Is there a way to ‘compress’ the voxel colors ? right now I store a color for each voxel. I keep track of them in a array. However, it’s a lot of data. I was hoping you would know a way to reduce the number of colors I need to keep track of. Like how voxel position data is reduced by using slabs (instead of storing each voxel separated ).
I’m using slabs for my models, but If I have a cube of 64x64x64 I still need to store 19432 color indexes. Which I find too much (I’m programming for mobile/handheld systems with not much memory).
Hopefully you know something. Thanks for your time,
Hugo
Ñuño Martínez at
Re: Alternative for storing voxel color information
You may try to compress it. Ken used RLE which is simple and fast. You can try other algorithms as Huffman or LZ77 but they're too much complex.
Reduce "color depth" is a good idea also. 32bits per voxel (bpv) is too much for 64x64x64 voxeled objects. 16bpv will reduce it to a half and paletted 8bpv (as VOX format) should be enough in most cases.
Edited by Ñuño Martínez at
0xC0DE at
Thanks for the tip on RLE. That's the kind of answer I was looking for! :)

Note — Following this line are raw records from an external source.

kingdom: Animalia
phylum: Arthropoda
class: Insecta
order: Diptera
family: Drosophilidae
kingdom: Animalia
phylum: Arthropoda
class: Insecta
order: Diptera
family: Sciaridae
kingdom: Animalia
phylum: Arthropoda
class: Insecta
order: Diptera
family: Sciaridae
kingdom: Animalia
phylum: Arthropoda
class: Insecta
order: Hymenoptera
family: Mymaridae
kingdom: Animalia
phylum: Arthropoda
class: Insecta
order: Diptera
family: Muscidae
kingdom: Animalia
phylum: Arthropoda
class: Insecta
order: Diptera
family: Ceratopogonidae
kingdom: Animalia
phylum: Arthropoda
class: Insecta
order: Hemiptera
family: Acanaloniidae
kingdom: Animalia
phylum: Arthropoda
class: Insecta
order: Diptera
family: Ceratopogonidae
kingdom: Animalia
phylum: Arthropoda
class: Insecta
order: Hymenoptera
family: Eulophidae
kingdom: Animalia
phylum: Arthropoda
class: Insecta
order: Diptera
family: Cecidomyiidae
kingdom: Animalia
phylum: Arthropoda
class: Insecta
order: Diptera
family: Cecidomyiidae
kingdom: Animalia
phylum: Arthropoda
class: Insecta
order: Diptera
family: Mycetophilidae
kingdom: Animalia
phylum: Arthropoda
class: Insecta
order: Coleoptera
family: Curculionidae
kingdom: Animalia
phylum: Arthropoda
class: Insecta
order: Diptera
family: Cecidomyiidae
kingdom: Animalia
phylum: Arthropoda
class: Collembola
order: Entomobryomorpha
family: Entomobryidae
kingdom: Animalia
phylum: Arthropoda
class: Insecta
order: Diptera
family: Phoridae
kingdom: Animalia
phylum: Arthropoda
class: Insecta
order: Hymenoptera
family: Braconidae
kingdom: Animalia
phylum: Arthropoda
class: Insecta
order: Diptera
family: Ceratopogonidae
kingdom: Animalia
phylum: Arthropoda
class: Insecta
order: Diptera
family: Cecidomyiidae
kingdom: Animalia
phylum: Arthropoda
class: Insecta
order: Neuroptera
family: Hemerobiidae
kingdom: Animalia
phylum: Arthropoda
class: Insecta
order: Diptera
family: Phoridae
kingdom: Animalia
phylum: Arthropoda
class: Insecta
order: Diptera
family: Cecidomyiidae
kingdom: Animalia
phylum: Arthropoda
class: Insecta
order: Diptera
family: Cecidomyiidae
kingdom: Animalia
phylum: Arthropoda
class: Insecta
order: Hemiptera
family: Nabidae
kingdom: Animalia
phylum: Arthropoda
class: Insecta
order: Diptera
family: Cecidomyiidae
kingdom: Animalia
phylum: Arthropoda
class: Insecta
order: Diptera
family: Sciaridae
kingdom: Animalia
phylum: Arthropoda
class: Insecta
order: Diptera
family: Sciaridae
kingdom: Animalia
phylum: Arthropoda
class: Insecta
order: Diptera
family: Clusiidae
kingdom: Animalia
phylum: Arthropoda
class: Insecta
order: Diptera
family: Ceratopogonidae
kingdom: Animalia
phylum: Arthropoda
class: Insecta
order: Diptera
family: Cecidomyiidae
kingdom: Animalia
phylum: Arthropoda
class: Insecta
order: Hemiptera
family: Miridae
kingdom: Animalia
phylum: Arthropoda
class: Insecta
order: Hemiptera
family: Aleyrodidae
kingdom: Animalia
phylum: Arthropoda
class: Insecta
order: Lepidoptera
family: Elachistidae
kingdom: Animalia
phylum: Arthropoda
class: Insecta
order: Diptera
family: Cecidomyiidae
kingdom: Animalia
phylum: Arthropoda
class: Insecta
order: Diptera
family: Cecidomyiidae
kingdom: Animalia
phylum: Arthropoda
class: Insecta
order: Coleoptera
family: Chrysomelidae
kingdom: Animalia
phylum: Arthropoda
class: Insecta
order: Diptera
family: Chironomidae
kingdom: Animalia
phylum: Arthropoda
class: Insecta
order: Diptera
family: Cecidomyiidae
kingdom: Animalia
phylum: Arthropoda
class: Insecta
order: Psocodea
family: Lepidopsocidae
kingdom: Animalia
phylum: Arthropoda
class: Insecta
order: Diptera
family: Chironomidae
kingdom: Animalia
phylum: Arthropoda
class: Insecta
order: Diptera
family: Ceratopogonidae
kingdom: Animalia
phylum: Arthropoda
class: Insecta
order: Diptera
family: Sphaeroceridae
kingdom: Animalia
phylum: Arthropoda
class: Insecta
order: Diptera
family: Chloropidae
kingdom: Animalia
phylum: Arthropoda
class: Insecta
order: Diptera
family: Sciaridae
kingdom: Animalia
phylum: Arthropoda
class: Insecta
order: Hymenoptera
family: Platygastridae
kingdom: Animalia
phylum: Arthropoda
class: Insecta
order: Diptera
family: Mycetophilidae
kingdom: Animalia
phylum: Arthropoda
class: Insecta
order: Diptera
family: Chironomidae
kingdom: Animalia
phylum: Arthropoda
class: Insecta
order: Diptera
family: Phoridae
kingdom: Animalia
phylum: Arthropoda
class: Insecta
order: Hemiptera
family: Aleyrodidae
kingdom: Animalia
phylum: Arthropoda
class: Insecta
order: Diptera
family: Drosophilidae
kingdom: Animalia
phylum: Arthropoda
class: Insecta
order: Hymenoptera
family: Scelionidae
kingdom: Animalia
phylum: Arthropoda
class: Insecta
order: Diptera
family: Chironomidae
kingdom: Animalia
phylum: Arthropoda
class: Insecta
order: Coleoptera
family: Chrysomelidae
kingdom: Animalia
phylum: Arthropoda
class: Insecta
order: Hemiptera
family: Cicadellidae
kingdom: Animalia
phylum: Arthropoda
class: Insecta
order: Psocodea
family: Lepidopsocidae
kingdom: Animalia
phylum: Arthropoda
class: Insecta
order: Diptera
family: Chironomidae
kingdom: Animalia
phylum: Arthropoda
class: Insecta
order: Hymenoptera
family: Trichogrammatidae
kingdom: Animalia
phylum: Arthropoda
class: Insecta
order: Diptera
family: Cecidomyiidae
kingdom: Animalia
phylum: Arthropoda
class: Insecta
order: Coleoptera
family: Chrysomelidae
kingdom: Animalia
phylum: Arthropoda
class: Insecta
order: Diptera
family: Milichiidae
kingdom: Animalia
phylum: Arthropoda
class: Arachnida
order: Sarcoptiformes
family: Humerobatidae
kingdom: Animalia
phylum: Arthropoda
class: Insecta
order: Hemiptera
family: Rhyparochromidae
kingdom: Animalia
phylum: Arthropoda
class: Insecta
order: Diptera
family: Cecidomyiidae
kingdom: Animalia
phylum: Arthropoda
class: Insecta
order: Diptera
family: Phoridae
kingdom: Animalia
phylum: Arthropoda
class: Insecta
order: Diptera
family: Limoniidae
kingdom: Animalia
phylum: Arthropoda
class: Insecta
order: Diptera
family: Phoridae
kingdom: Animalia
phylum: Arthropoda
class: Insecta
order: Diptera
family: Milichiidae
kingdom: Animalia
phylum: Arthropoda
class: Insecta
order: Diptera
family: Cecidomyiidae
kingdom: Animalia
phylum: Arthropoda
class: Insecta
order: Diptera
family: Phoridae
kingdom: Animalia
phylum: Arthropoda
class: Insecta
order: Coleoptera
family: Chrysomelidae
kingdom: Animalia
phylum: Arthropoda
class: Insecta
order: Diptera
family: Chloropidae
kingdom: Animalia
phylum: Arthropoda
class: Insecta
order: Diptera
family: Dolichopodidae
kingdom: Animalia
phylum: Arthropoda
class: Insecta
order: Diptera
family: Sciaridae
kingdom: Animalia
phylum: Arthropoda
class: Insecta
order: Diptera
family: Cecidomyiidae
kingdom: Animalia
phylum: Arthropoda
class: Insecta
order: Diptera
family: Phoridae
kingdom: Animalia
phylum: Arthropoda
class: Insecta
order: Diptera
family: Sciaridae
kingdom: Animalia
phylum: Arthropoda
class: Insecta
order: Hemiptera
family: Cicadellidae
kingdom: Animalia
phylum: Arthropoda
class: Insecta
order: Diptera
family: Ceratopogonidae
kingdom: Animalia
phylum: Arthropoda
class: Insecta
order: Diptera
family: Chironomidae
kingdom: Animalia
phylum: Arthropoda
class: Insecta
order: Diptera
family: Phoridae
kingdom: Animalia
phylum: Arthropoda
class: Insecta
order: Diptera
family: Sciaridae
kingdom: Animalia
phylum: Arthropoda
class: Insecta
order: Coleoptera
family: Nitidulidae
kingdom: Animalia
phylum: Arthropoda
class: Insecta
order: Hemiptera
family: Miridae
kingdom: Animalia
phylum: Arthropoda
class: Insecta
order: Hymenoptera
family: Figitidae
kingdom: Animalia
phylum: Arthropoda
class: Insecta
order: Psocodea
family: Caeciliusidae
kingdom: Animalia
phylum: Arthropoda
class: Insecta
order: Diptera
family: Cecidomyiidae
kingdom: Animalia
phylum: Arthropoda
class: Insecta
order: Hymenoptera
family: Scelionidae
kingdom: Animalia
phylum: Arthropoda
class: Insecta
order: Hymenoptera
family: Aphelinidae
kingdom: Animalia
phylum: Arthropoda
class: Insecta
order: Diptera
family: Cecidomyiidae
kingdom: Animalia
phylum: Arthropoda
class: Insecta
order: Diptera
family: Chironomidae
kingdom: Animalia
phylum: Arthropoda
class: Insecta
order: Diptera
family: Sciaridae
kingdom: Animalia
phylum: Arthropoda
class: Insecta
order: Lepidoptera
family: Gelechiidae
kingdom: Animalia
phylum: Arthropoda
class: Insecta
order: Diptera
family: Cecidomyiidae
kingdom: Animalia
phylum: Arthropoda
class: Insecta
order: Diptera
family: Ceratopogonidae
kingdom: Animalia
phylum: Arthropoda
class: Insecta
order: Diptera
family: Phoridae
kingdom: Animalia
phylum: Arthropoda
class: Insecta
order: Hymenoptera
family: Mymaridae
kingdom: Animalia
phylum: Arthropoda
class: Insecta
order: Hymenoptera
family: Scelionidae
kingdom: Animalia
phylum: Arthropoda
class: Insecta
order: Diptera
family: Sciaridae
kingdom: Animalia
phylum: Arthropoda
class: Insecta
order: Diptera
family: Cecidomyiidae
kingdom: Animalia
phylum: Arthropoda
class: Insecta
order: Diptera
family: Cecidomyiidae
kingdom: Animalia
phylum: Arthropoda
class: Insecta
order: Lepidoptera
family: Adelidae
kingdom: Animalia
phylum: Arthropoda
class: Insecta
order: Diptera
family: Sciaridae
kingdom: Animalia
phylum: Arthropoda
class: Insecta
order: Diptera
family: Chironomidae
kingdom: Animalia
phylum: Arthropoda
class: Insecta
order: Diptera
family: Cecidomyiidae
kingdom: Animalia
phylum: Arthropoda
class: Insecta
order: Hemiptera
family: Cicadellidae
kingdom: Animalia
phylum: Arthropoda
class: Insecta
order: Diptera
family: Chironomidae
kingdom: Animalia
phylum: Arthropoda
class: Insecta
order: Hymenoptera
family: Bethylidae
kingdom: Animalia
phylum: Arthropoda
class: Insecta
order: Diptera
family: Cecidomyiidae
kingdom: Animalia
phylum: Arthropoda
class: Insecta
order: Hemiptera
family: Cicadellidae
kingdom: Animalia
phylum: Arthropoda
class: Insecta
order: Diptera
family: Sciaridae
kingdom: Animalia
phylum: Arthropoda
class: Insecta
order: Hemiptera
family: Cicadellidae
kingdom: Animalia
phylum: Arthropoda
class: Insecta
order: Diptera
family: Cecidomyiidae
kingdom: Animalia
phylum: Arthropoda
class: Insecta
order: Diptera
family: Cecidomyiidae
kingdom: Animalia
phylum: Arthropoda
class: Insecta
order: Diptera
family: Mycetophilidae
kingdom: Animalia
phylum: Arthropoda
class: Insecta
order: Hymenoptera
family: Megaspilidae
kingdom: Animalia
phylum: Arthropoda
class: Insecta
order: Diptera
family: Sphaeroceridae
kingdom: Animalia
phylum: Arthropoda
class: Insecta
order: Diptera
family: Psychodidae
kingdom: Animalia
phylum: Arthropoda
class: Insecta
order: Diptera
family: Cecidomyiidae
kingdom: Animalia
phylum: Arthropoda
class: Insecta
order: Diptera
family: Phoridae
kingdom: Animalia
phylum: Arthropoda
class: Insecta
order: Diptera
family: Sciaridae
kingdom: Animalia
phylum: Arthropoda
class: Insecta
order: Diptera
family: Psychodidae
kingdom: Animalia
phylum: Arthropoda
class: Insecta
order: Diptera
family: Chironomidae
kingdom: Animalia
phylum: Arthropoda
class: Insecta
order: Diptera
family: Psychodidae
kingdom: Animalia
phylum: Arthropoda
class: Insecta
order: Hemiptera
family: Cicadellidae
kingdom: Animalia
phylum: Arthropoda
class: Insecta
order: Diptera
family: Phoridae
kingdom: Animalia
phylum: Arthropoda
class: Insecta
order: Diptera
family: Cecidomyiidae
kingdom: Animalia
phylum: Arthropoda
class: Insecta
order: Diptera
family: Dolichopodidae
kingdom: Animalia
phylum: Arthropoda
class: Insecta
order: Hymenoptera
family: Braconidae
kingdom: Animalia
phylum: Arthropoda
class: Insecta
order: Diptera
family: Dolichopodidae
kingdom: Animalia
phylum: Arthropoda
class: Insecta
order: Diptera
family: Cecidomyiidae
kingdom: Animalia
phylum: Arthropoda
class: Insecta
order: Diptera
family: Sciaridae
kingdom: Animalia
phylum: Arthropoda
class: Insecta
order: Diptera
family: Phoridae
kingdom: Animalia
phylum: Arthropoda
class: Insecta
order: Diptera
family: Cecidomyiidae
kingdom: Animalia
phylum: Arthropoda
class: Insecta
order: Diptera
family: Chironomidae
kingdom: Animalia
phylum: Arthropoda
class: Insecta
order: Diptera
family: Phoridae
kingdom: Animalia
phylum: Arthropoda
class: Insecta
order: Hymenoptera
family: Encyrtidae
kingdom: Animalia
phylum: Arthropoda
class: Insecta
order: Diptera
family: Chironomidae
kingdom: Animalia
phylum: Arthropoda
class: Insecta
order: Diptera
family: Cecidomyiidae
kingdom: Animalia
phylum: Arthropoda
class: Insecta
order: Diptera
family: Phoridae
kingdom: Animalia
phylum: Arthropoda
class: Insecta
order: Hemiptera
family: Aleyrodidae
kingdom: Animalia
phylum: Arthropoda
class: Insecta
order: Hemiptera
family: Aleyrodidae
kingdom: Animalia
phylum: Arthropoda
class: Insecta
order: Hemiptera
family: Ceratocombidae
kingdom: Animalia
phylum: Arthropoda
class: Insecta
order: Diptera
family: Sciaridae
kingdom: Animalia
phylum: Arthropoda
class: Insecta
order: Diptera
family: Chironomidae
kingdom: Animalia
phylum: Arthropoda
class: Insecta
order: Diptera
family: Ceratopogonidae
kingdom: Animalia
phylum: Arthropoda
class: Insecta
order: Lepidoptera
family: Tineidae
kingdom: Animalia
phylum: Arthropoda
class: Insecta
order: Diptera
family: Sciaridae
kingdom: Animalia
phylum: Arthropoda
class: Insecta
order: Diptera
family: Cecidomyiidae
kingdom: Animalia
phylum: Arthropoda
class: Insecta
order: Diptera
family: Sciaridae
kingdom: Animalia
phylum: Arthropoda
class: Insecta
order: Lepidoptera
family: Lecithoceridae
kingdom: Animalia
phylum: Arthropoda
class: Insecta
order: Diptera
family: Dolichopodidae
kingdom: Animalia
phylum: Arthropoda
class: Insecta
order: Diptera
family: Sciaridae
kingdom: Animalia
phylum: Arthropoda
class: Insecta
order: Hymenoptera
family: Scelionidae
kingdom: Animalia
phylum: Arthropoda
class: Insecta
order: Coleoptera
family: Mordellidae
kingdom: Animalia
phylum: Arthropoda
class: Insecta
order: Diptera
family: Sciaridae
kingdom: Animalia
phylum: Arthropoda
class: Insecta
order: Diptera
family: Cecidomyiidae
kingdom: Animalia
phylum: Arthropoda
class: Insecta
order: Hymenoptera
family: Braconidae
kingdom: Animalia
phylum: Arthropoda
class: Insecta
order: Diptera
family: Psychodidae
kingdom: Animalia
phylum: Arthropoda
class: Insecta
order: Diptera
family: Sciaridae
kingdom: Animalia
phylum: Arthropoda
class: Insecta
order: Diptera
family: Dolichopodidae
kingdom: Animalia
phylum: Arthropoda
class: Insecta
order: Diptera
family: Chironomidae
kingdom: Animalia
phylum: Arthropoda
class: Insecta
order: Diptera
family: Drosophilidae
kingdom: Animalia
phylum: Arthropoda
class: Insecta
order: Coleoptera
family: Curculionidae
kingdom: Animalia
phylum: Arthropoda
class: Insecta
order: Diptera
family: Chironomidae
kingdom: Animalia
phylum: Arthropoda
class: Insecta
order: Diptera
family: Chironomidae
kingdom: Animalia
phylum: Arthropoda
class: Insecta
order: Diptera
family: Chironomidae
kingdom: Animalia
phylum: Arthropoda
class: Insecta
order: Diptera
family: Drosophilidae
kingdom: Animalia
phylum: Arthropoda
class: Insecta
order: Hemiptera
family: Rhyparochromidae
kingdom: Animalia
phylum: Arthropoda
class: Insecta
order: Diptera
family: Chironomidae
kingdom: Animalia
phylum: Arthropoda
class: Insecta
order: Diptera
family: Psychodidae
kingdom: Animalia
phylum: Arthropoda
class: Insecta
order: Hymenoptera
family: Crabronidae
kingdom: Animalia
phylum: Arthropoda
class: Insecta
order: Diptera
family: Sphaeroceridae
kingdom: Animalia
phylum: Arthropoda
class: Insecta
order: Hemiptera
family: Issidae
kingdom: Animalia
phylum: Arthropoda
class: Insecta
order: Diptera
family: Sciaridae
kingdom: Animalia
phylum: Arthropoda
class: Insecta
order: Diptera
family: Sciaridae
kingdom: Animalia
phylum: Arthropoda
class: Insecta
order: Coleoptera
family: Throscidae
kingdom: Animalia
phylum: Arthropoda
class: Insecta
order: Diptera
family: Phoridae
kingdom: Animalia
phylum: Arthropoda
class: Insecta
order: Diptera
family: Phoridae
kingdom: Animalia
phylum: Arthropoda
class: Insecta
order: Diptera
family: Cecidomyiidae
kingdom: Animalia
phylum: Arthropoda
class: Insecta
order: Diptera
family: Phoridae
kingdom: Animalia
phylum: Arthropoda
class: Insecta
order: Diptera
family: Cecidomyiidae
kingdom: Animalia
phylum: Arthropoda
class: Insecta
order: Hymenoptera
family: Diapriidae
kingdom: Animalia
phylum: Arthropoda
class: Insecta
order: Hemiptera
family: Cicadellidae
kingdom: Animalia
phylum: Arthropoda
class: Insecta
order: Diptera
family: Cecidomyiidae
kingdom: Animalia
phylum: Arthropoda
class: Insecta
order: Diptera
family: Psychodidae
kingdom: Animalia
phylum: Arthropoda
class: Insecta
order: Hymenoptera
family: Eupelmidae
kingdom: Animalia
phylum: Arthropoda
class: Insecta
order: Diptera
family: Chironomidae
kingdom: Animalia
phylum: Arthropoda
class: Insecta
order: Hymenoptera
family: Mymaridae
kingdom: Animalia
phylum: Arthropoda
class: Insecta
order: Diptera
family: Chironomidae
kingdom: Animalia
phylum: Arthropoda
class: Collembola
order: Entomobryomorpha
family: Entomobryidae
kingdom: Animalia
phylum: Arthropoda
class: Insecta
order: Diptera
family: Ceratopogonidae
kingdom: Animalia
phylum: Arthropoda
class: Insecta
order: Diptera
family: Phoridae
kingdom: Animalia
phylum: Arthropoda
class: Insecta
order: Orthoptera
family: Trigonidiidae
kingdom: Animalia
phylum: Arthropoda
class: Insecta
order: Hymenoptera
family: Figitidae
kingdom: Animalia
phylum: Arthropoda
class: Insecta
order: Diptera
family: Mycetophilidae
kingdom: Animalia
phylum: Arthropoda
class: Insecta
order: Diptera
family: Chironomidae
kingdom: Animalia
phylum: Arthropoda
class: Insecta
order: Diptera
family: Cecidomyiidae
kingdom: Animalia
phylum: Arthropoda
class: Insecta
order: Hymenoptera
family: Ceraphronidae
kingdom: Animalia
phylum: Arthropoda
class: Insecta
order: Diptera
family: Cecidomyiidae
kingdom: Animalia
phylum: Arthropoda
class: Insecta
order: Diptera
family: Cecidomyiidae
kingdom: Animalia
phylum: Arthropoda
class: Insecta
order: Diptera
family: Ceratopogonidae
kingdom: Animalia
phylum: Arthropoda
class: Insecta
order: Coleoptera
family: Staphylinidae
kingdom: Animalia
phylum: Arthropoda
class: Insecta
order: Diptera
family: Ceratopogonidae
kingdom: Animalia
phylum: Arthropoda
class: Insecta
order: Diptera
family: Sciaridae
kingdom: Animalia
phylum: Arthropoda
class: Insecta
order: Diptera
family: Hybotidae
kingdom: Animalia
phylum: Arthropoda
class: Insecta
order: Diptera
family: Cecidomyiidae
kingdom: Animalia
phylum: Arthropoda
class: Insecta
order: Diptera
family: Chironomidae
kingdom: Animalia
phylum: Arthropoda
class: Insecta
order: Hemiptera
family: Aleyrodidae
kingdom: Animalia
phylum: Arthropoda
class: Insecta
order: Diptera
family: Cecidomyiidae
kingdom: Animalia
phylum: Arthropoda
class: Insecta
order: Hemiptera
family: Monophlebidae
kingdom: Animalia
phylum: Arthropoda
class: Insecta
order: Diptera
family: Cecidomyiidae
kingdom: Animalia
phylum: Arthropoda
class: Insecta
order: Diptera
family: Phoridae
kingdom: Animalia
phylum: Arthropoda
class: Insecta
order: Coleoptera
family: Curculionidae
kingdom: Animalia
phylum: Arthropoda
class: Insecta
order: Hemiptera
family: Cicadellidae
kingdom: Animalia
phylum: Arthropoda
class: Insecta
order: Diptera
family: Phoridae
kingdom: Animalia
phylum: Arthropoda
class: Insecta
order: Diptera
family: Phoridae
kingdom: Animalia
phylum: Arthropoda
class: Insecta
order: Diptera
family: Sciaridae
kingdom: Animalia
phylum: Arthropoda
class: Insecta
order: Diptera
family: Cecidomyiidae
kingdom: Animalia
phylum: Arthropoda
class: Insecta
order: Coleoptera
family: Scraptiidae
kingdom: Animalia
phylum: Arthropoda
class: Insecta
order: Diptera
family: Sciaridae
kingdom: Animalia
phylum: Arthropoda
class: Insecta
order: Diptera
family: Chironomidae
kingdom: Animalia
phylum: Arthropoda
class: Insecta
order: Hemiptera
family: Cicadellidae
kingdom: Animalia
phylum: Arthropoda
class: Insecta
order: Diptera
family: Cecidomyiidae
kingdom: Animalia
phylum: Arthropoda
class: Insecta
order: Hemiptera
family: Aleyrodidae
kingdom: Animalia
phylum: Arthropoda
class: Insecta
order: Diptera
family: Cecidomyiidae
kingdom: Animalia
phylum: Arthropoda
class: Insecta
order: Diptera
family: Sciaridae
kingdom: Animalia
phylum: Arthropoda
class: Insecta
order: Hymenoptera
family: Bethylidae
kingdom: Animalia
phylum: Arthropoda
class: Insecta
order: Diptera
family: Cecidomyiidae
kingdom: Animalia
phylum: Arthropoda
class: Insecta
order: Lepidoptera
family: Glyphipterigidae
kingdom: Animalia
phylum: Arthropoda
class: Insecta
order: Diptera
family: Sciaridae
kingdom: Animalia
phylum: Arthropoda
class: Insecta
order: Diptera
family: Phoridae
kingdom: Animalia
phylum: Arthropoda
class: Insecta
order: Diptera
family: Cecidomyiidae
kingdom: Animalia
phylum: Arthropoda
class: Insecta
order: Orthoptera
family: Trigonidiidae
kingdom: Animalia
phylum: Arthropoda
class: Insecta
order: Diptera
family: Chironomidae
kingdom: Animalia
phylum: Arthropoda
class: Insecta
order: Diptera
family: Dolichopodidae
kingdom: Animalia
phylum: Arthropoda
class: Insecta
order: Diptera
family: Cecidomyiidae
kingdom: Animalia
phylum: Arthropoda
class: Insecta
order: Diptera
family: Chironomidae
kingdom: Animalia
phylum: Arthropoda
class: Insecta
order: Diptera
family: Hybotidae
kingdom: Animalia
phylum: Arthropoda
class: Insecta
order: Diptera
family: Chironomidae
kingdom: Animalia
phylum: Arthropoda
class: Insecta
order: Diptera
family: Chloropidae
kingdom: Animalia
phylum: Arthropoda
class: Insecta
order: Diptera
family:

about the color depth, I only store a index number that correspons with the color from the palette (instead of storing r,g,b for each color). So color depth,etc isn't a problem.
Awesoken at
RLE is a good choice. I use it for both Voxlap and Slab6. Another method is to store 1 bit per voxel for determining solid vs. air - 32KByte for a 64^3 model. Then to store colors, you use a hash table. This method requires fast bit scan instructions (such as BSF/BSR on x86) to find the surfaces quickly. A 3rd method is to use a compressed octree. Unfortunately, I have no experience with octrees so I can't comment on its practicality.
Ñuño Martínez at
Awesoken said at
A 3rd method is to use a compressed octree. Unfortunately, I have no experience with octrees so I can't comment on its practicality.
I think I can help here.
An octree is similar than a binary-tree but you use 8 nodes ("oct" is 8 in Latin). It isn't too complex. You have a "box" wich contains the object. Then divide this box in 8 smaller boxes and each of them in 8 more until each box is 1 voxel whide. The compression cames because if a box is empty, then the smaller boxes that contains are empty too so it is not necessary to store them. In a similar way if a box is "interior" then all boxes that contains are "interior" too, so its not necessary to store them. You can build this structure in this way (pseudo code):
OCTREE_NODE = RECORD boxes: ARRAY [1..8] OF OCTREE_NODE; empty: BOOLEAN; interior: BOOLEAN; color: INTEGER; END;
Octrees are used often for fast collision detection. Most ray-tracers used it. I think that it's not a good structure for voxels because it's hard to tell how to draw an object this way, but it can be used to detect "voxel-per-voxel" colisions.
Edited by Ñuño Martínez at
Zelex at
What about ray-casting? Seems pretty straight forward to me? Oct-trees are related to RLE compression wise so the sizes of the data should be comparable. The big question is, is an oct-tree in its uncompressed form comparable to a RLE coded volume? This is important because if it is not, then the RLE format is superior as it can stay compressed in memory and still be used in runtime.
A compressed oct-tree form has its child information stored as bits with the layout in memory implicitly derived (depth first, etc..). So insead of "int children[8]" per node, you have "unsigned char childMask".
Zelex at
So, in an Oct-tree's compressed form, for every non-empty voxel (and immediate neighbors in its 2x2x2 block) it consumes 1.15 bits. Does anybody have any numbers on the average compression per-visible voxel in RLE?
Hazard at
I'm not storing colors at all in my approach. instead i use materials. Each material is identified by a 1 byte ID, resulting in 255 materials (and 0 for empty voxels). the material ID is stored for each voxel (no matter if surface or interior) and compressed in a slab-like way. since you'll most likely have large patches of the same material, compression is pretty high. colors are generated procedurally or from a texture as needed. you are also able to define the behaviours for each material individually to make materials that are indestructable or can only be destroyed by specific types of weapons. even effects like per-voxel-health can be done this way. just create something like 10 materials (each one a little bit darker than the previous one) and define the material bahaviour to switch to the next material when damaged and destroy it after the last material in the row is reached.
Zelex at
So, a follow-up here.
Assuming the voxelstein level is a 1024x1024x512 grid. The level consumes 56591876 bytes. Then we can calculate the number of bits per voxel (including empty space and color information) as 56591876 * 8 / (1024*1024*512) = 0.84 bits per voxel. I'll attempt to parse the format when I get the time to find the amount of non-empty space so I can get a more useful calculation here.